---- Material for this task

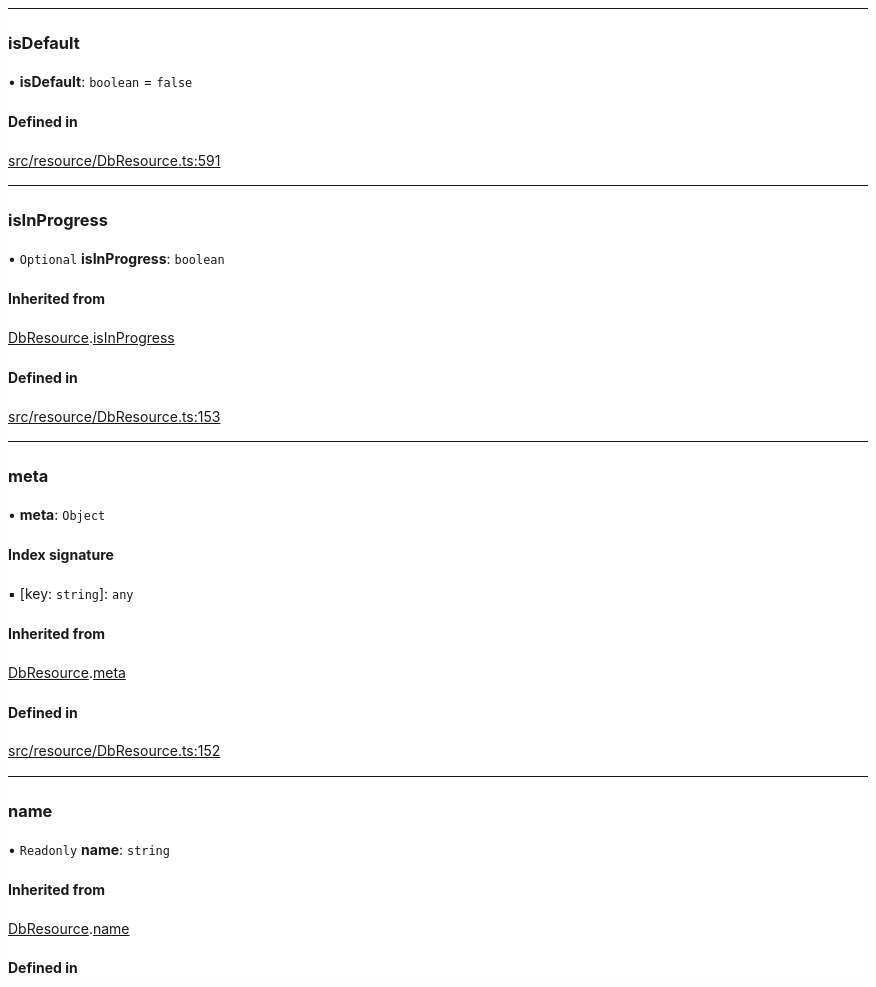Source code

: ___

### isDefault

• **isDefault**: `boolean` = `false`

#### Defined in

[src/resource/DbResource.ts:591](https://github.com/l-v-yonsama/db-drivers/blob/1cabe9a4c8b23d31de10580d8f1a1565db4546dc/src/resource/DbResource.ts#L591)

___

### isInProgress

• `Optional` **isInProgress**: `boolean`

#### Inherited from

[DbResource](DbResource.md).[isInProgress](DbResource.md#isinprogress)

#### Defined in

[src/resource/DbResource.ts:153](https://github.com/l-v-yonsama/db-drivers/blob/1cabe9a4c8b23d31de10580d8f1a1565db4546dc/src/resource/DbResource.ts#L153)

___

### meta

• **meta**: `Object`

#### Index signature

▪ [key: `string`]: `any`

#### Inherited from

[DbResource](DbResource.md).[meta](DbResource.md#meta)

#### Defined in

[src/resource/DbResource.ts:152](https://github.com/l-v-yonsama/db-drivers/blob/1cabe9a4c8b23d31de10580d8f1a1565db4546dc/src/resource/DbResource.ts#L152)

___

### name

• `Readonly` **name**: `string`

#### Inherited from

[DbResource](DbResource.md).[name](DbResource.md#name)

#### Defined in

--------

◆ What you need to do: Could you write the entries out again exactly, without their pictures?

◆ Final answer:
Source code

: ___

### isDefault

• **isDefault**: `boolean` = `false`

#### Defined in

[src/resource/DbResource.ts:591](https://github.com/l-v-yonsama/db-drivers/blob/1cabe9a4c8b23d31de10580d8f1a1565db4546dc/src/resource/DbResource.ts#L591)

___

### isInProgress

• `Optional` **isInProgress**: `boolean`

#### Inherited from

[DbResource](DbResource.md).[isInProgress](DbResource.md#isinprogress)

#### Defined in

[src/resource/DbResource.ts:153](https://github.com/l-v-yonsama/db-drivers/blob/1cabe9a4c8b23d31de10580d8f1a1565db4546dc/src/resource/DbResource.ts#L153)

___

### meta

• **meta**: `Object`

#### Index signature

▪ [key: `string`]: `any`

#### Inherited from

[DbResource](DbResource.md).[meta](DbResource.md#meta)

#### Defined in

[src/resource/DbResource.ts:152](https://github.com/l-v-yonsama/db-drivers/blob/1cabe9a4c8b23d31de10580d8f1a1565db4546dc/src/resource/DbResource.ts#L152)

___

### name

• `Readonly` **name**: `string`

#### Inherited from

[DbResource](DbResource.md).[name](DbResource.md#name)

#### Defined in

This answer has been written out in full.